Люди говорят мне то, что не должны. То, что следует засыпать, похоронить в земле, факты, которые нужно запихнуть в сумку, бросить в реку и ждать, пока она не утонет. Отдельно я написал несколько заявлений, решив, что «Заявления» – вполне подходящее название. Куски фраз Мерси, Палсгрейва, замечания, которые вроде бы не имели отношения друг к другу.
К тому времени, когда я закончил писать, они уже не казались произнесенными фразами. Они походили на карту. На карту ада, возможно, но все равно на карту, и у меня перехватило дыхание. Я вытащил письмо – единственное оставшееся письмо – из-под бумаги. Перечитал его.
Полная бессмыслица, но все подходит.
Мне хотелось рассмеяться, но это было бы ужасно. И должен же я хоть чем-то отличаться от Вала. И потому я стал заканчивать свою карту.
Сначала я обвел «Любовь» под «Ради чего убивают». Потом «Бог», поскольку он тоже тут замешан. Потом «Деньги». Следом я написал вопросы:
Что Пист нашел в лесу и рассказал шефу?
Кто присутствовал на встрече с отцом Шихи по поводу католической школы?
Из-за хлебного прилавка послышался стук.
Я подошел к двери, прихватив по дороге кухонный нож. Вымотан до предела, на душе тяжко, в голове гудит дикое и тревожное знание с листа оберточной бумаги. Я взялся за ручку, подняв нож, которым миссис Боэм резала кур.
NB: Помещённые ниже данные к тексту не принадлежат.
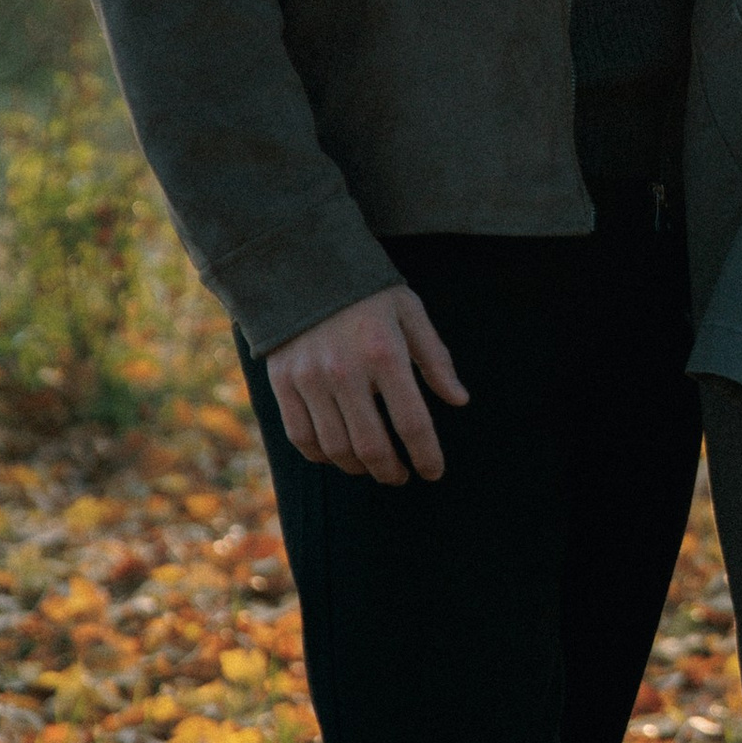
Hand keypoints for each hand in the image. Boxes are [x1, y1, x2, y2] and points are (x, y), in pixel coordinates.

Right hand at [265, 284, 468, 484]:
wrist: (301, 265)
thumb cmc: (366, 291)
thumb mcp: (410, 311)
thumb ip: (435, 357)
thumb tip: (459, 400)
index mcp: (385, 353)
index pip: (412, 422)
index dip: (427, 455)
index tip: (434, 472)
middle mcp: (345, 371)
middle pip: (371, 445)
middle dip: (391, 471)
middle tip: (401, 477)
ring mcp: (309, 379)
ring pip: (335, 447)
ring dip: (358, 468)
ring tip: (373, 468)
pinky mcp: (282, 381)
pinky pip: (300, 436)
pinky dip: (321, 455)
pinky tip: (338, 456)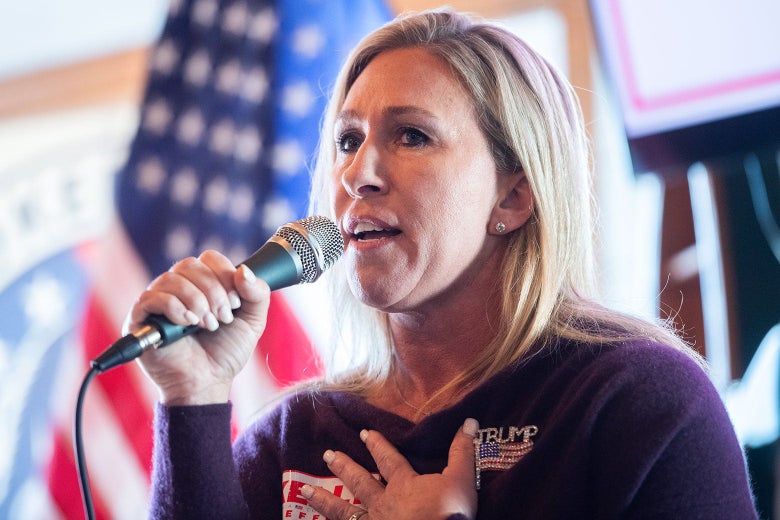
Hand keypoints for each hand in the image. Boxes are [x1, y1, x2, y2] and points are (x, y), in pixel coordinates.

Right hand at [126, 250, 270, 404]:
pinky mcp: (139, 318)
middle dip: (213, 292)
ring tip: (207, 325)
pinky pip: (151, 297)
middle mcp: (177, 288)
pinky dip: (174, 307)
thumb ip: (258, 294)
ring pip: (172, 278)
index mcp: (202, 284)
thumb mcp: (253, 322)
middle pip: (190, 265)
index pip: (210, 258)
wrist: (208, 383)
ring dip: (196, 301)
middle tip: (223, 318)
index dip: (225, 275)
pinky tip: (188, 324)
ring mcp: (157, 302)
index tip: (236, 304)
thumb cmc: (226, 352)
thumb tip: (245, 271)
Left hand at [302, 418, 478, 519]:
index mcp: (404, 484)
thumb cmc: (449, 513)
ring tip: (304, 491)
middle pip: (359, 481)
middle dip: (344, 466)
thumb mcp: (461, 479)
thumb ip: (463, 451)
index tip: (365, 433)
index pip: (388, 460)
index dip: (378, 445)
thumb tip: (470, 421)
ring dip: (323, 500)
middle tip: (327, 454)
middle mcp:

На пороге стоял Кроткий Джим. Вот уж кого я вообще не ожидал здесь увидеть. С его плеч безвольно свисали бревна ручищ моего брата. Когда я впервые увидел Джима, положившего голову на колени Вала в «Крови свободы», я бы обозвал лжецом человека, который заявит, будто Джим способен поднять хотя бы собственный скудный вес, не говоря уже о Вале. Но я здорово ошибался, поскольку Вал сейчас явно не способен передвигаться самостоятельно. Мне в голову пришли девять возможных причин, но я остановился на всеобъемлющей: его брат Тим – бестолковый сопляк.
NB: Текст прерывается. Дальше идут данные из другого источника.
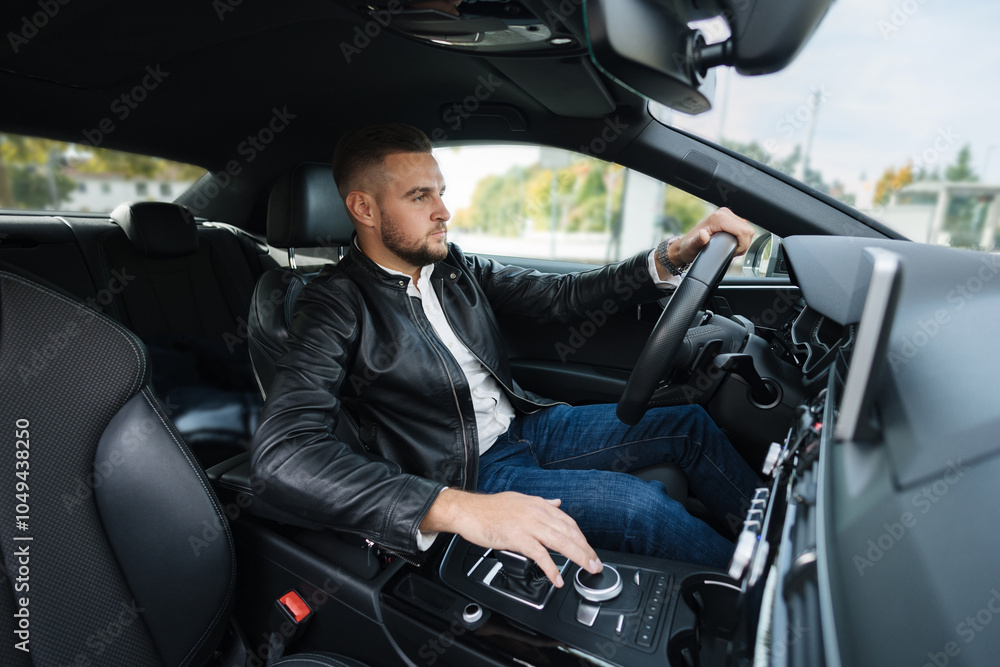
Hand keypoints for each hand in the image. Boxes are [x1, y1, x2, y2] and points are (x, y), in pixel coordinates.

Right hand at [420, 488, 602, 586]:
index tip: (589, 550)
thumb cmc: (490, 509)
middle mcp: (536, 513)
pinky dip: (551, 568)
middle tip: (596, 564)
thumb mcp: (520, 500)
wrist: (467, 510)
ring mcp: (527, 525)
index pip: (568, 522)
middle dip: (585, 550)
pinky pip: (540, 555)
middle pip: (569, 532)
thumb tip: (557, 503)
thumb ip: (541, 504)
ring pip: (560, 542)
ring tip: (587, 569)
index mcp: (538, 505)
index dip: (581, 537)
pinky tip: (557, 578)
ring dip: (578, 557)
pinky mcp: (517, 537)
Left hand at [669, 207, 755, 267]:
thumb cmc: (688, 247)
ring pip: (748, 229)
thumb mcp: (691, 248)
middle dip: (743, 244)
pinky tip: (733, 244)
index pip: (743, 230)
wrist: (686, 245)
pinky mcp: (729, 219)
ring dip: (743, 242)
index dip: (742, 245)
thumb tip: (703, 235)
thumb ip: (697, 242)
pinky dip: (742, 238)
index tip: (733, 252)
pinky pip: (744, 229)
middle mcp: (723, 213)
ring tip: (732, 249)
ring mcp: (727, 215)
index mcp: (717, 218)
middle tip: (732, 252)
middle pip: (747, 230)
– Бог мой, – выдавил я. – Спасибо тебе. Заходи, пожалуйста. Я возьмусь за ноги.
– Это будет очаровательно с твоей стороны, – устало ответил Джим.
В конечном итоге вышло по-другому. Мне пришлось закинуть болтающиеся руки Вала себе на плечи и потащить его по лестнице наверх, Джим шел следом и придерживал лодыжки моего брата, чтобы тот не бился о каждую ступеньку. Хотя в таком состоянии он бы ничего не заметил. Я уже сотни раз это видел.
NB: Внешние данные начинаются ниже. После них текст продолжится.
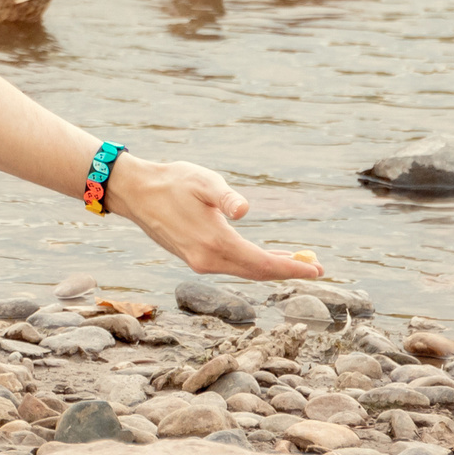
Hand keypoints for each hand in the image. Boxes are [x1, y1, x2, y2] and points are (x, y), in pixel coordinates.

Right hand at [107, 155, 322, 282]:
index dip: (292, 268)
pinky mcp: (193, 258)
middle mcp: (206, 260)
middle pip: (256, 273)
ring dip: (271, 268)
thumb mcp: (203, 181)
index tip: (318, 270)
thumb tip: (245, 210)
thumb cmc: (172, 181)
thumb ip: (226, 197)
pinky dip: (253, 264)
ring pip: (244, 271)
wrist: (135, 192)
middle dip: (288, 271)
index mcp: (214, 243)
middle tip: (317, 267)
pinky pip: (232, 266)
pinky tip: (264, 256)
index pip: (262, 263)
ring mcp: (198, 262)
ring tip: (297, 261)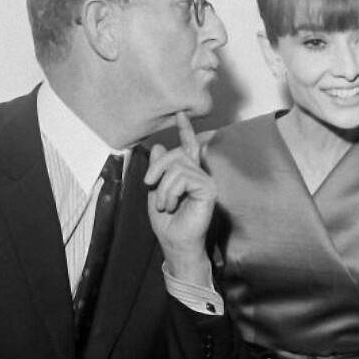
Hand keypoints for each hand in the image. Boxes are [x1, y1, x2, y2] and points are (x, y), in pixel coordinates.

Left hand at [145, 112, 215, 283]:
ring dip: (162, 187)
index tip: (181, 114)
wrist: (175, 244)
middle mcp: (200, 174)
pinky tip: (172, 205)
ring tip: (164, 204)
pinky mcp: (208, 189)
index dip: (186, 130)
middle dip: (157, 168)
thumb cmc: (167, 223)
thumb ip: (158, 170)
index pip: (188, 147)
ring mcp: (206, 181)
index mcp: (189, 174)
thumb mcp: (156, 192)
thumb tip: (159, 146)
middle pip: (175, 153)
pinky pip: (183, 177)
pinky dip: (170, 191)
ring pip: (177, 167)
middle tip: (149, 186)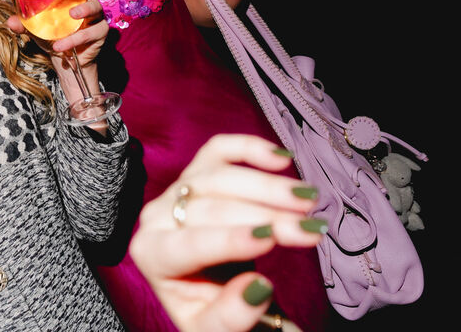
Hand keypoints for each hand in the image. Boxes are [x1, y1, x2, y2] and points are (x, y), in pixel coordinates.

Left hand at [5, 0, 106, 67]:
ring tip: (72, 15)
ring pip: (95, 6)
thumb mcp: (35, 26)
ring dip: (84, 9)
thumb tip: (10, 22)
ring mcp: (95, 16)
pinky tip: (60, 45)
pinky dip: (74, 39)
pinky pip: (90, 33)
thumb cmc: (52, 32)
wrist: (64, 58)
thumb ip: (23, 22)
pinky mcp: (100, 33)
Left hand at [129, 134, 323, 331]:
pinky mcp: (196, 172)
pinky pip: (218, 150)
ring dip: (267, 186)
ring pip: (218, 176)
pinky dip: (248, 147)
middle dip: (264, 216)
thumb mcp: (215, 328)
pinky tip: (281, 158)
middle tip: (309, 228)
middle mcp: (156, 216)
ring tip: (309, 200)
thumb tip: (257, 287)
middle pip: (211, 207)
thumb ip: (231, 315)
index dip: (229, 240)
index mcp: (151, 254)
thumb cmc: (209, 310)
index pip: (190, 244)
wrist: (207, 291)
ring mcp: (176, 190)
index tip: (270, 237)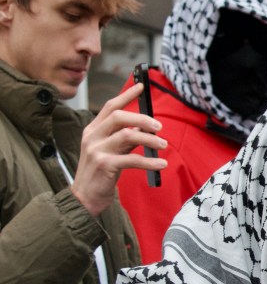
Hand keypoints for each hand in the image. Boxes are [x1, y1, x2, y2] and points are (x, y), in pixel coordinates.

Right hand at [70, 82, 166, 216]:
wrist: (84, 197)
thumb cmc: (100, 173)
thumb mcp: (110, 150)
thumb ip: (124, 138)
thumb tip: (145, 127)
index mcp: (93, 130)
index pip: (110, 107)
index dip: (126, 95)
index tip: (142, 86)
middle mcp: (92, 136)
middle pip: (119, 117)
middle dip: (142, 118)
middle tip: (160, 127)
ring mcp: (97, 150)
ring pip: (127, 135)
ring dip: (150, 139)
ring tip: (164, 145)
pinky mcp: (104, 165)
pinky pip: (132, 159)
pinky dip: (150, 161)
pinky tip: (161, 164)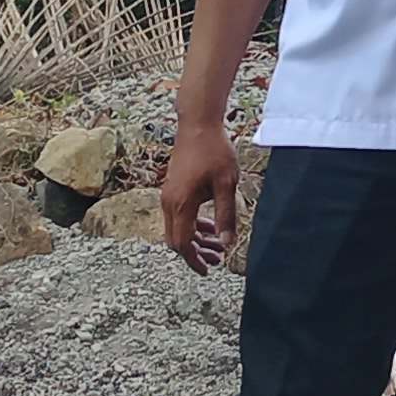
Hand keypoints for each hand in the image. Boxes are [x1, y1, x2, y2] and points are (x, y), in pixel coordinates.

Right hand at [160, 114, 240, 272]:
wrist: (197, 124)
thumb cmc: (214, 151)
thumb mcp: (226, 184)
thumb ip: (226, 215)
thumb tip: (227, 242)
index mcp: (180, 204)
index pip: (182, 243)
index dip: (194, 260)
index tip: (208, 271)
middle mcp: (169, 202)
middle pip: (176, 239)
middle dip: (195, 253)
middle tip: (217, 261)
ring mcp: (168, 195)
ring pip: (177, 228)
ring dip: (196, 239)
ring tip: (217, 247)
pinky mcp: (173, 188)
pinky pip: (178, 216)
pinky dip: (193, 225)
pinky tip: (210, 226)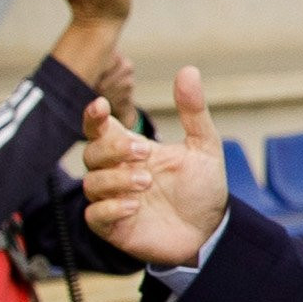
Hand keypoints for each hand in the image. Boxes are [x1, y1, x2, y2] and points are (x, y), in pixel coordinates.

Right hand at [81, 64, 227, 266]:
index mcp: (131, 148)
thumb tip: (188, 70)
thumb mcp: (203, 146)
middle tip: (144, 152)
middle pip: (91, 152)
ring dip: (116, 179)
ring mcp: (112, 200)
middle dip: (112, 149)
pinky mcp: (114, 228)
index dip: (93, 116)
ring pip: (92, 183)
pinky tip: (134, 205)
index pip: (98, 128)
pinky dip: (110, 208)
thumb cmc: (202, 187)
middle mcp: (116, 172)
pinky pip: (94, 216)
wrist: (211, 231)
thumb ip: (193, 111)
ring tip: (147, 182)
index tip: (101, 107)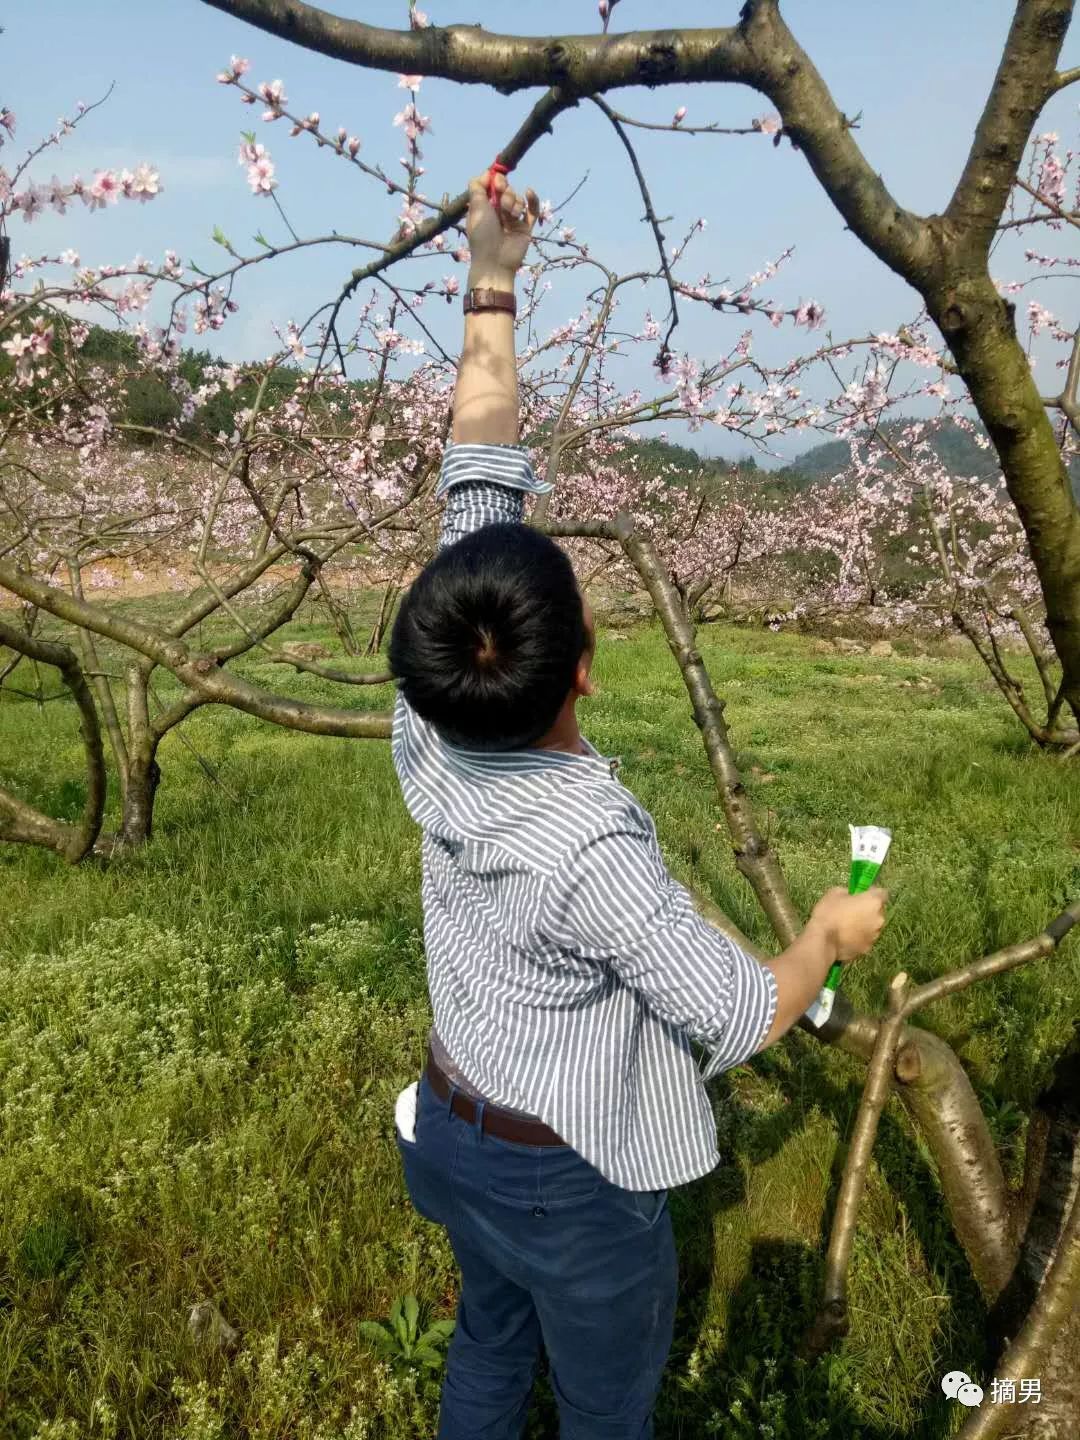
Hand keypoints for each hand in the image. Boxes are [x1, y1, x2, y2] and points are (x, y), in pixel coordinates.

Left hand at [466, 169, 539, 288]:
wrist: (495, 261)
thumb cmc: (482, 235)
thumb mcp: (475, 208)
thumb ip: (477, 187)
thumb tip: (488, 173)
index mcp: (485, 207)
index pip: (492, 185)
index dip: (495, 180)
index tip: (495, 182)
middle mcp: (499, 212)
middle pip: (507, 190)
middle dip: (505, 193)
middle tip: (501, 202)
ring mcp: (513, 219)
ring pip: (518, 199)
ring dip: (514, 203)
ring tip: (509, 217)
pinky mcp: (526, 227)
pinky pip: (532, 209)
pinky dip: (532, 199)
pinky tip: (529, 192)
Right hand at [808, 886, 887, 962]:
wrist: (822, 940)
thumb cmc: (829, 912)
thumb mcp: (835, 892)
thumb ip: (848, 892)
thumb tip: (850, 896)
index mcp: (873, 902)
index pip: (882, 893)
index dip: (872, 892)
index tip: (862, 894)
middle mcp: (879, 919)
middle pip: (878, 911)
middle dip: (868, 909)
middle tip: (853, 910)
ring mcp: (875, 935)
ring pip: (873, 926)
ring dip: (865, 924)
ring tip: (848, 926)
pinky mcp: (867, 948)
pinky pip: (866, 938)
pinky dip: (859, 937)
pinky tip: (846, 937)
Зайдя в свою комнату, я сбросил брата на соломенный тюфяк. Не со зла, просто Вал был дьявольски тяжелым.
– Вот черт… – начал я.
– Да уж. – Кроткий Джим устало поправил светлый воротник своей свежей рубашки. – Я никогда не поставил бы на его совершенство. Только на невероятную привлекательность.
– Он говорит, что он не содомит, – тупо заметил я.
– Это ты так, с позволения сказать, намекаешь на меня?
Вот теперь он мне просто нравился. Как бывает с безупречными ответами, этот бил все козыри. Если содомия только что спасла шкуру Вала, она без труда станет моим фаворитом среди его слабостей.
– Чем он занимался?
– Несчастный мошенник встретил в «Крови свободы» морского капитана и нанялся на рейс в Турцию, – фыркнул Джим. – Однако все, кто там пили, задолжали Валу слишком много денег и услуг, чтобы позволить ему такой… карьерный промах. Мы возражали. Усиленно. Не молли, – добавил он, закатив глаза, прежде чем я успел вставить слово. – Смею предположить, из всего круга Сити-Холл-парка я его единственный близкий знакомый… Господи, надеюсь, что так и есть. Какие отвратительные мысли, Тимоти. В любом случае, докеры не желали, чтобы он куда-нибудь уплыл, учитывая его роль в их Партии и все прочее. В результате мне было поручено проводить его домой. По дороге Вал повел себя некультурно; он мечтал о море, и обнаружив, что его планам препятствуют, швырнул ключ от дома в сточную канаву. Я выше того, чтобы доставать его из подобного места. И вот мы здесь.